It’s like he’s picking up parts of the world and showing them to me, saying, See? It’s beautiful.
The relevant equation is: Knowledge = power = energy = matter = mass; a good bookshop is just a Black Hole that knows how to read.
Choosing to buy a particular book over others only or mainly because it is the cheapest is excusable only if you are learning to read.
Some people see a bookshop as an archive, or a shrine, or even a time machine. But I think a bookshop is like a map of the world. There are infinite paths you can take through it and none of them are right or wrong. Here in a bookshop we give readers landmarks to help them find their way, but every reader has to learn to set their own compass.
CUSTOMER: Is your poetry section split up into rhyming and non-rhyming sections? BOOKSELLER: No, it’s just in alphabetical order. What kind of poetry are you looking for? CUSTOMER: Rhyming. Preferably iambic pentameter, in poems of no more than ten lines, by a female poet. But, other than that, I don’t mind.

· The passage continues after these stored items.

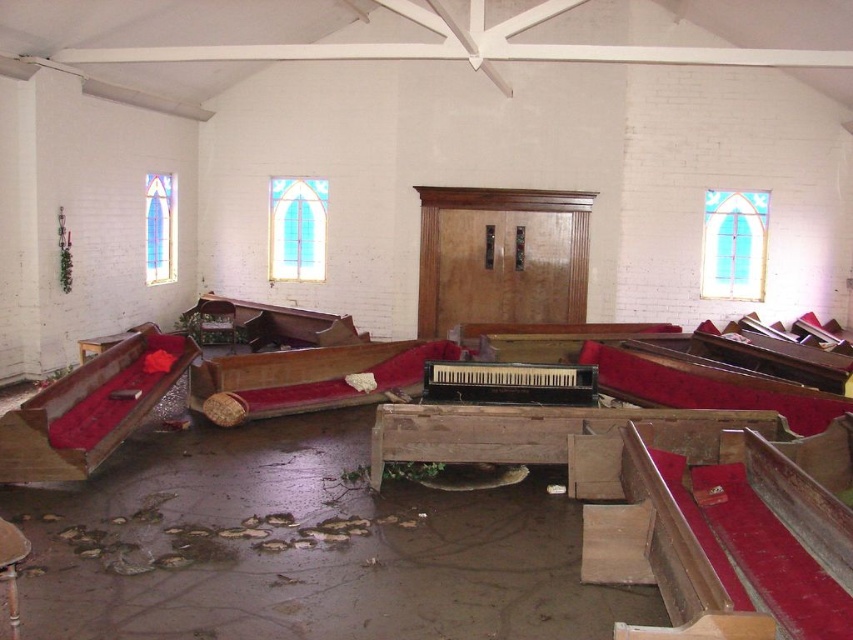
You are a maintenance worker assessing the interior of an abandoned church. You notice the wooden polished bench at left and the white painted wood beam at upper center. Which object is taller?

The wooden polished bench at left is taller than the white painted wood beam at upper center.

You are standing in the abandoned church and want to take a photo of both point (61,420) and point (132,60) in the scene. Which point should you focus on first to ensure both are in clear view?

You should focus on point (61,420) first because it is closer to the camera than point (132,60), ensuring both points will be in focus when using depth of field.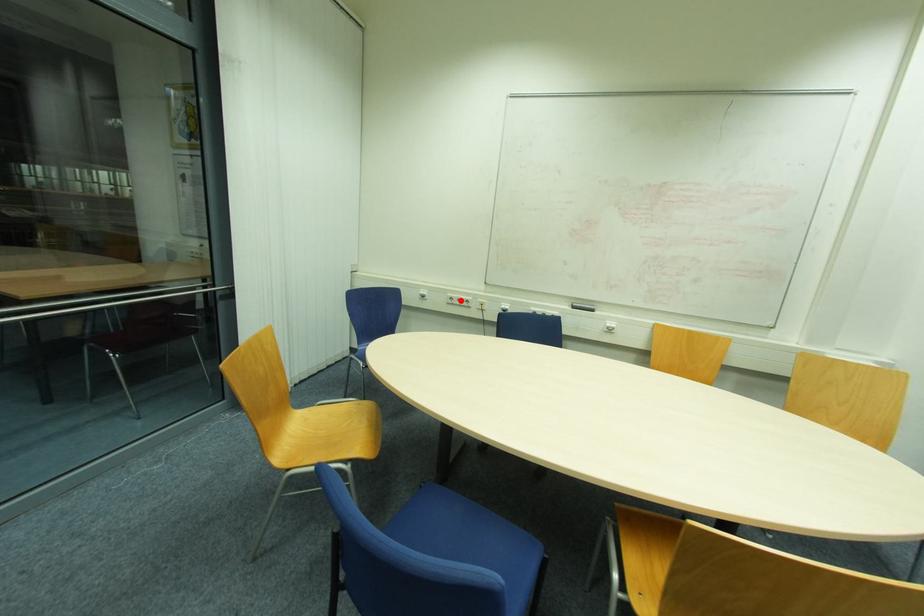
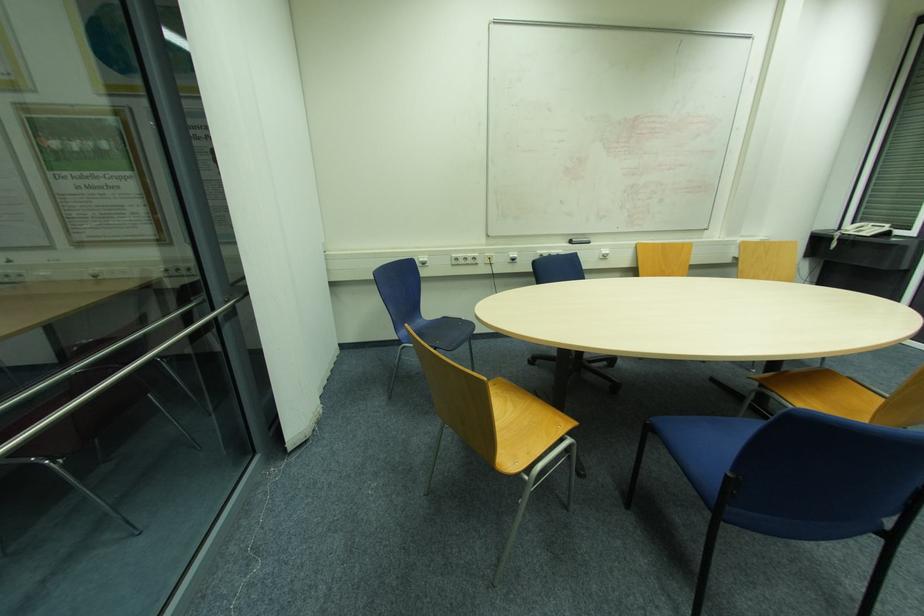
Locate, in the second image, the point that corresponds to the highlighted location in the first image.

(467, 259)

Customer: This book has a couple of tears to some of the pages. Me: Yes, unfortunately some of the older books haven’t had as much love as they should have done from previous owners. Customer: So, will you lower the price? It says here it’s £20. Me: I’m sorry but we take into account the condition of the books when we price them; if that book was in a better condition, it would be worth a lot more than £20. Customer: Well, you can’t have taken this tear here into account *points to page* or this one here *points to another page* because my son did those two minutes ago. Me: So, the book is now more damaged than it was before, because of your son? Customer: Yes. Exactly. So will you lower the price?
Customer: Forgotten my glasses, could you read the beginning of this book to me to see if I like it?
You are more likely to find three TVs inside a randomly selected house than you are to find a single book that is or was not read to pass an exam, to please God, or to be a better cook.